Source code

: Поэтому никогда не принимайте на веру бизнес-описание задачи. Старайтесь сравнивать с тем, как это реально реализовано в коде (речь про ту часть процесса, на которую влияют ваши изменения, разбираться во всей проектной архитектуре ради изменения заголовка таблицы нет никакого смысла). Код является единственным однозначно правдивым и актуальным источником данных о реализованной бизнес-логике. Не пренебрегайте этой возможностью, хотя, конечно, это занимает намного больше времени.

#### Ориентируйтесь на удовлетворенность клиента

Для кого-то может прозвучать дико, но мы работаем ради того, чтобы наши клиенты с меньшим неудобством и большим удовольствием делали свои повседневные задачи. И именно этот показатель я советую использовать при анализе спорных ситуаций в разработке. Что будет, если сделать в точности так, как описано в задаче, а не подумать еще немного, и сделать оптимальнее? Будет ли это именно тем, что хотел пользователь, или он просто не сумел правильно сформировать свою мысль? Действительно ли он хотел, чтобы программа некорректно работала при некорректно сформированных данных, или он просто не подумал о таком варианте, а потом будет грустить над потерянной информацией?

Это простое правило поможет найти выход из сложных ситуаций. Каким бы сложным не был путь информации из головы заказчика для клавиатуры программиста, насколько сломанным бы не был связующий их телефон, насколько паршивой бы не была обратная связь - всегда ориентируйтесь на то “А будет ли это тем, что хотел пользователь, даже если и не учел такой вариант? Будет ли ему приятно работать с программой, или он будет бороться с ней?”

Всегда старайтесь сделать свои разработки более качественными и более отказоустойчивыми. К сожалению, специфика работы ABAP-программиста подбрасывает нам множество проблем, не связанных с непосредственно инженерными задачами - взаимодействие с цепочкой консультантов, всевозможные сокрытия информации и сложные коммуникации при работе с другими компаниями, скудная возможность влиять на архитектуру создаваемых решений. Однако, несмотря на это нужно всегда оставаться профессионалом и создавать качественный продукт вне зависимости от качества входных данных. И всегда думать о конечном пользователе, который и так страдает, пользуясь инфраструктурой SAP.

◆ DESCRIPTION OF THE TASK ◆
Of the entries above, repeat exactly the lines between the line with "намного больше времени." and the line with "#### Ориентируйтесь на", inclusive, and no others.

◆ SOLUTION FOR THIS EXERCISE ◆
: Поэтому никогда не принимайте на веру бизнес-описание задачи. Старайтесь сравнивать с тем, как это реально реализовано в коде (речь про ту часть процесса, на которую влияют ваши изменения, разбираться во всей проектной архитектуре ради изменения заголовка таблицы нет никакого смысла). Код является единственным однозначно правдивым и актуальным источником данных о реализованной бизнес-логике. Не пренебрегайте этой возможностью, хотя, конечно, это занимает намного больше времени.

#### Ориентируйтесь на удовлетворенность клиента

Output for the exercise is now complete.